What would you use for storing and querying long-term audit logs (e.g. 6 months retention), which should be searchable with subsecond latency and would serve 10k
writes per second?
AFAICT this system feels like a decent choice. Alternatives?
"So subsecond I would say is a requirement." you do not make any specific point why you came to that conclusion.
You can easily entertain users to show them that the system is doing something in the background without loosing them and if they are collegues who actually need to search, you don't even need to keep them as they have to use your setup.
Do you know any specific case studies for unstructured logs on clickhouse?
I think achieving sub-second read latency of adhoc text searching over ~150B rows of unstructured data is going to be quite challenging without a high cost. Clickhouse’s inverted indices are still experimental.

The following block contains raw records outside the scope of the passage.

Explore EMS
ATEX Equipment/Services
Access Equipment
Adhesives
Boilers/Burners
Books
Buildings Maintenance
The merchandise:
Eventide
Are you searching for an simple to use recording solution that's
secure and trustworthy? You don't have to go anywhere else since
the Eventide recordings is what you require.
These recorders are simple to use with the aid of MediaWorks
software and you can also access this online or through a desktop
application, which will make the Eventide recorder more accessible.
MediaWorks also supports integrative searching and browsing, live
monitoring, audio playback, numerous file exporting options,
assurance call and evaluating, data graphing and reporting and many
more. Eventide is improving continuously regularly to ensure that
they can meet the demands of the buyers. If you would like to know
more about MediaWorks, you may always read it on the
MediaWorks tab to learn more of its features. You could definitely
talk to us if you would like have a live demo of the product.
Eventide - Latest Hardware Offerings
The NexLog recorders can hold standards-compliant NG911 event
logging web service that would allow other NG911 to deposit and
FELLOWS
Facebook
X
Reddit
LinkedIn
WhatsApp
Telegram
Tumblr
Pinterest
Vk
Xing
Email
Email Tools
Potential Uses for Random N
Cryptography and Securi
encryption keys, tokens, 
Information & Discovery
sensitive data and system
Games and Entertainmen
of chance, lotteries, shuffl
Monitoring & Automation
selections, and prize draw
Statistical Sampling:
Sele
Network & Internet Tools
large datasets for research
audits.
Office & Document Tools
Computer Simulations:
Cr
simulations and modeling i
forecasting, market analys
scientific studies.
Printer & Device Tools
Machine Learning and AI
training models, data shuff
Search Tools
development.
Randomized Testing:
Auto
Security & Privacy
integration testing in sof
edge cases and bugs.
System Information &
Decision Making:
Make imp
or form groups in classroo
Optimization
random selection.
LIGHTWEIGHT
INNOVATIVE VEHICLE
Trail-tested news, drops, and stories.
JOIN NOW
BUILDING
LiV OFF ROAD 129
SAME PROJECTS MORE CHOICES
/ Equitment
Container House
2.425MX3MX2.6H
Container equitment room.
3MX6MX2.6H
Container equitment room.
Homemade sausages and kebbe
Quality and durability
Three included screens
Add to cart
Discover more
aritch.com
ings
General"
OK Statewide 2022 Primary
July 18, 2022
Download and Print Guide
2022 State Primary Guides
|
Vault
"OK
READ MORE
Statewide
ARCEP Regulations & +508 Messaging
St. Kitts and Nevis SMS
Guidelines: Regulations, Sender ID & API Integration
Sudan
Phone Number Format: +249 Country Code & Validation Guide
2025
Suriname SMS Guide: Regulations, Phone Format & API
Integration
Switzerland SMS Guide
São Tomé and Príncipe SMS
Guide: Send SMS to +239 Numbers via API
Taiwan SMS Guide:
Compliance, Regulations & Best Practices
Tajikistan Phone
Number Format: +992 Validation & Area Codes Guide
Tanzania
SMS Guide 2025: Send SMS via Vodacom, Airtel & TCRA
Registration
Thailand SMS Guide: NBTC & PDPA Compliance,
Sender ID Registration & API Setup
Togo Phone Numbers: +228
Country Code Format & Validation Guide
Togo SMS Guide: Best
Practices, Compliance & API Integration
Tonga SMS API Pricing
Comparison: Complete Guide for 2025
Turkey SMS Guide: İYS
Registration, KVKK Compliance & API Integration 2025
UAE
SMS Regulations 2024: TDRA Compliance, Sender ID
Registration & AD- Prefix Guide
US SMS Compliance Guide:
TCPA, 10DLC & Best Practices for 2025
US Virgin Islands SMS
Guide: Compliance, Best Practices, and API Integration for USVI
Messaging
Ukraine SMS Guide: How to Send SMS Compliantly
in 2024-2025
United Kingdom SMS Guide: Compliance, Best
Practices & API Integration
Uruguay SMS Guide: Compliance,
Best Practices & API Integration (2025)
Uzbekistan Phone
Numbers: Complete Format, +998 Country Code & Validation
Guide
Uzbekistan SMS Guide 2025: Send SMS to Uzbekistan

If the data can be organized in a way that is conducive to the searching itself, or structured it into columns, that’s definitely possible. Otherwise I suppose a large number of CPUs (150-300) to split the job and just brute force each search?
NATS doesn't really have advanced query features though. It has a lot of really nice things, but advanced querying isn't one of them. Not to mention I don't know if NATS does well with large datasets, does it have sharding capability for it's KV and object stores?
I use NATS at work, and I have had the privilege to speak with some of the folks at Synadia about this stuff.
Re: advanced querying: the recommended way to do this is to build an index out of band (like Redis (or a fork) or SQLite or something) that references the stored messages by sequence number. By doing that, your index is just this ephemeral thing that can be dynamically built to exactly optimize for the queries you're using it for.
Re: sharding: no, it doesn't support simple sharding. You can achieve sharding by standing up multiple NATS instances, and making a new stream (KV and object store are also just streams) on each instance, and capture some subset of the stream on each instance. The client (or perhaps a service querying on behalf of the client) would have to me smart enough to be able to mux the sources together.
Does it handle clustering/redundancy for the data stored in KV/object store? My intuition says yes because I believe it supports it at the "node" level
AFAICT this system feels like a decent choice. Alternatives?